◆ Supplied entries ◆
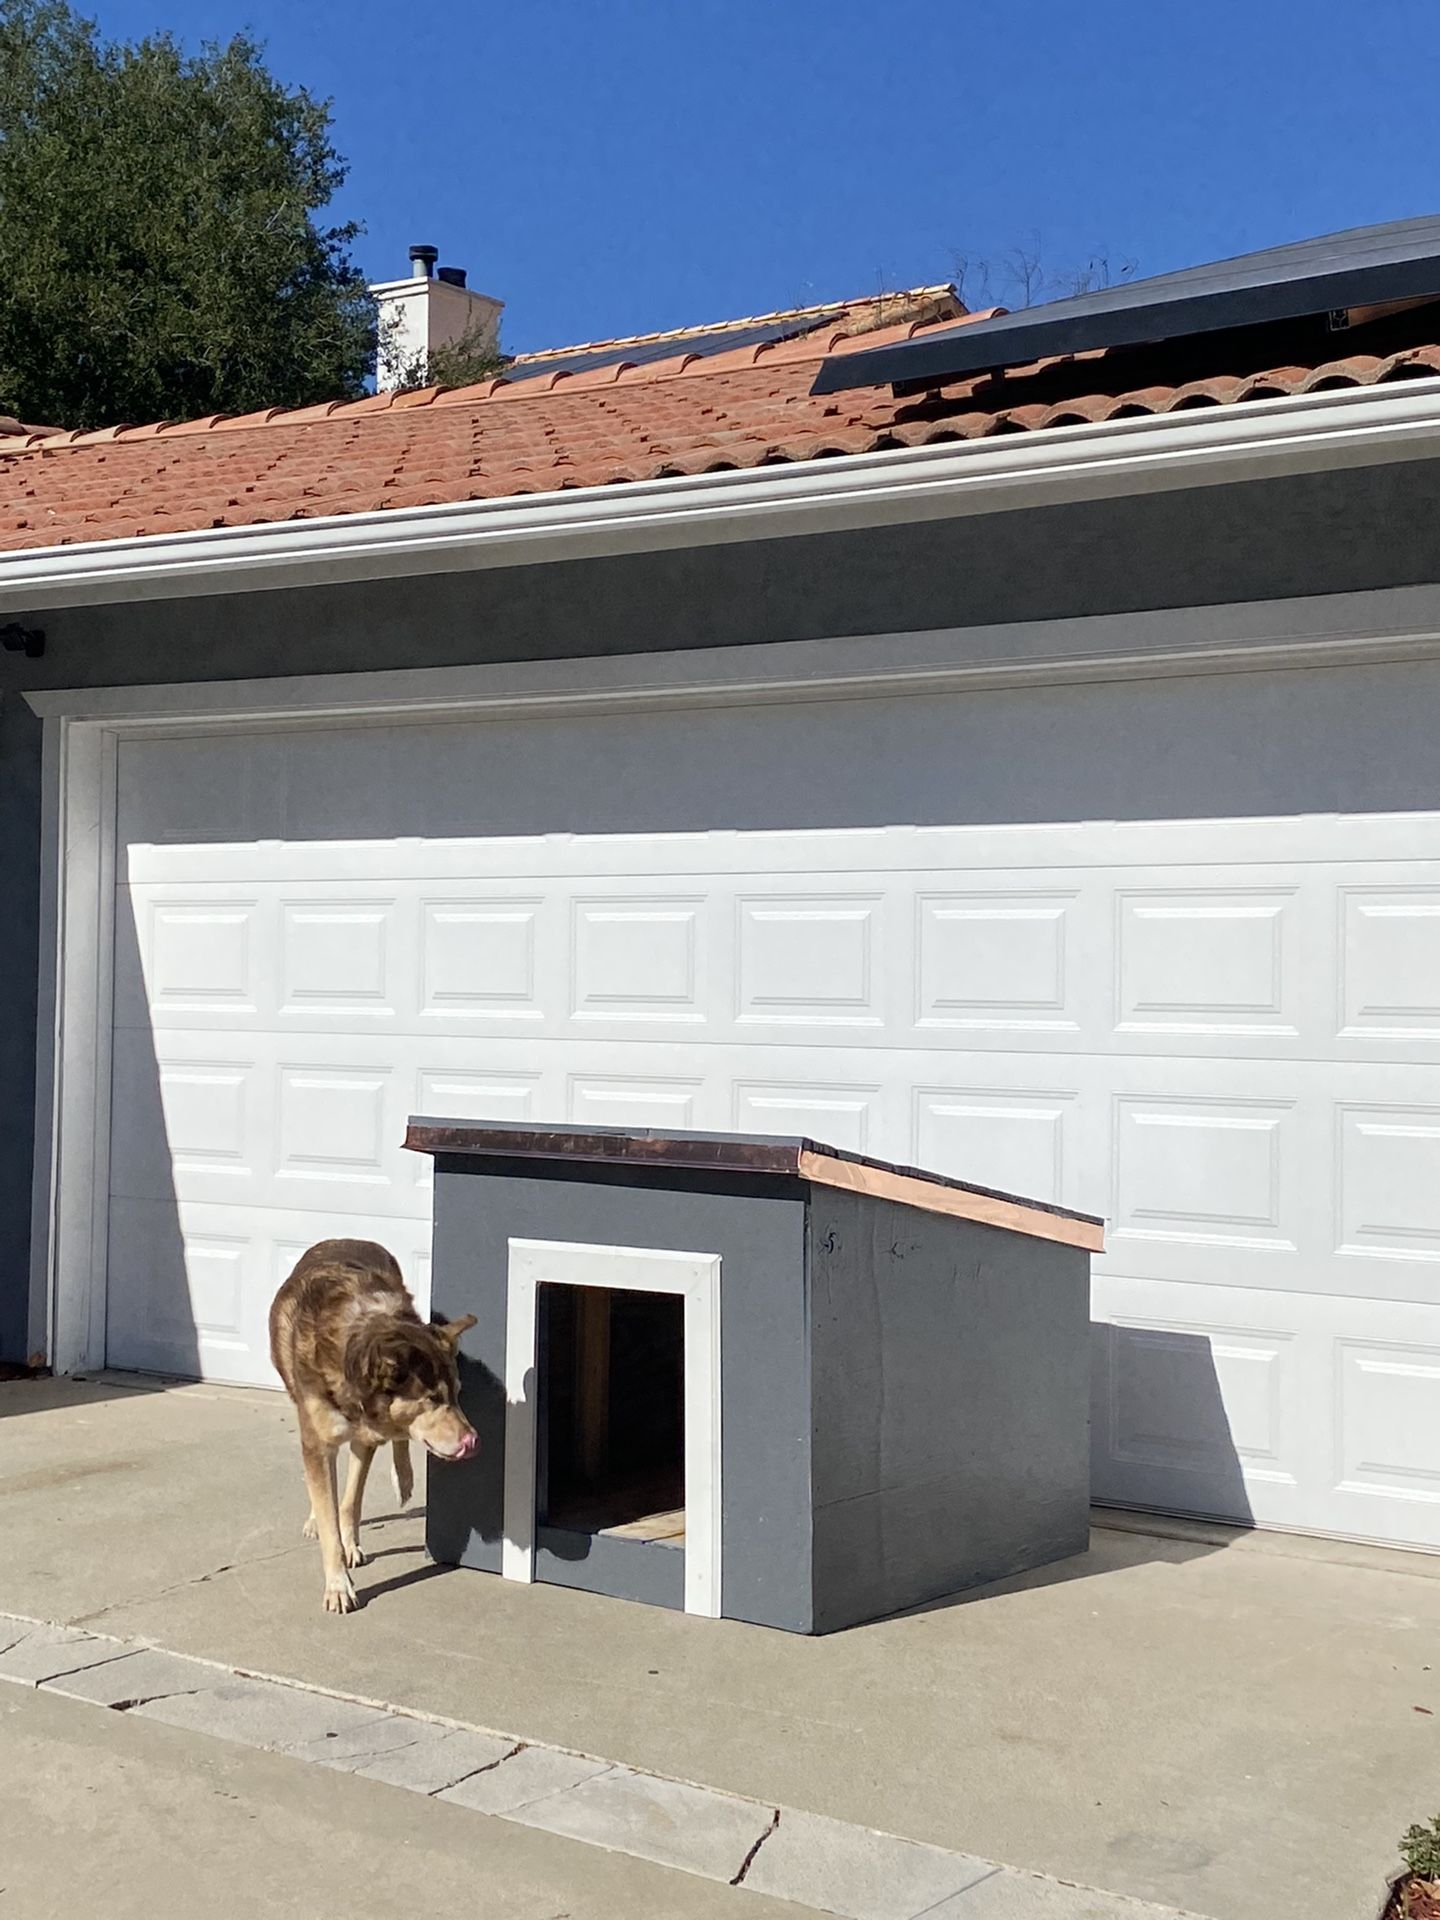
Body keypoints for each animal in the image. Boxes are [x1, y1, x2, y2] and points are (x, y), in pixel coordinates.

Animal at [264, 1236, 480, 1612]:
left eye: (456, 1393)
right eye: (432, 1399)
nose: (473, 1440)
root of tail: (345, 1238)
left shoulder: (366, 1437)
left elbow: (350, 1501)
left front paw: (350, 1544)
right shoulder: (319, 1441)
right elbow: (329, 1514)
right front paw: (338, 1584)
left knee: (395, 1445)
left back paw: (403, 1478)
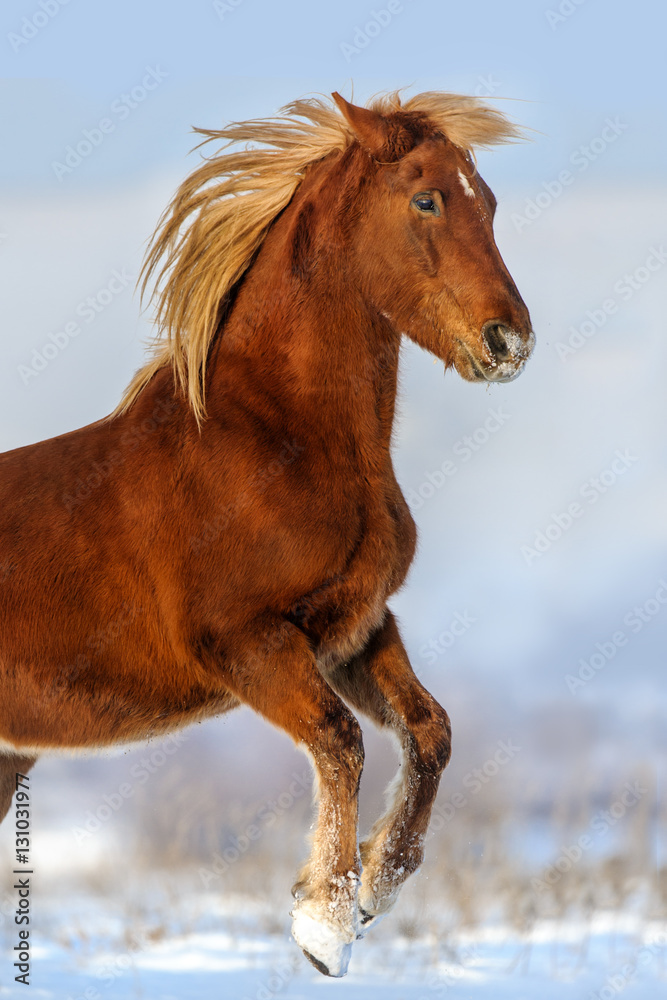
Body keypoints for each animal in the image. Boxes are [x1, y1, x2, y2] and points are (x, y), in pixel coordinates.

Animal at [0, 89, 533, 977]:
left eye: (487, 202)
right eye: (426, 200)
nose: (508, 342)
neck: (273, 439)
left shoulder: (355, 629)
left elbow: (428, 734)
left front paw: (373, 891)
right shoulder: (246, 642)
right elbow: (339, 741)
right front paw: (323, 926)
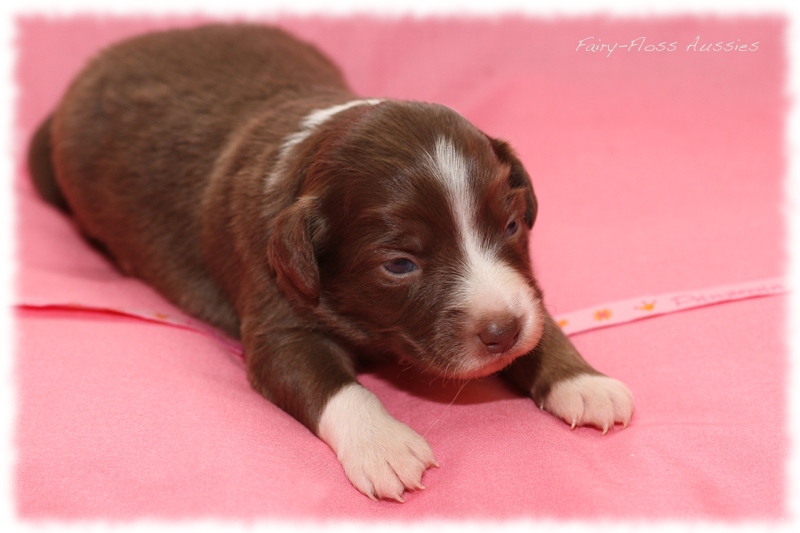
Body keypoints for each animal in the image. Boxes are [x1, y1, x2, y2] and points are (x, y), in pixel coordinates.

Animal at [28, 23, 636, 498]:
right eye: (399, 265)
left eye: (511, 227)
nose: (501, 332)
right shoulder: (277, 314)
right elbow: (332, 383)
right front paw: (383, 443)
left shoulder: (522, 290)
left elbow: (541, 319)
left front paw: (582, 379)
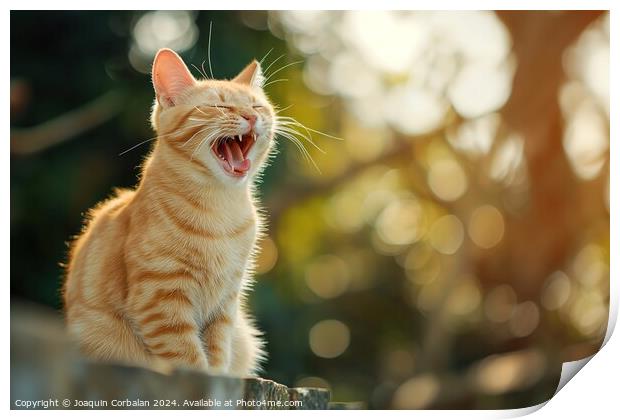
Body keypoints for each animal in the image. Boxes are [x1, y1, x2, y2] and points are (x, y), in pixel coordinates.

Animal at [63, 47, 276, 376]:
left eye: (257, 105)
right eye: (218, 105)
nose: (251, 116)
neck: (221, 206)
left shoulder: (225, 304)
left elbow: (217, 353)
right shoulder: (161, 299)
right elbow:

◆ Your instructions ◆
Please transcribe exactly the lines from the one that contains "left front paw: (582, 379)" through the closing line of the entries, with no pictures.

◆ Answer below ◆
left front paw: (582, 379)
Body keypoints for each animal in the image. Boxes are [x1, y1, x2, y2] and points are (x, y), in pixel coordinates.

Animal at [63, 47, 276, 376]:
left eye: (257, 105)
right eye: (218, 105)
nose: (251, 116)
neck: (221, 206)
left shoulder: (225, 304)
left elbow: (217, 353)
right shoulder: (161, 299)
right elbow:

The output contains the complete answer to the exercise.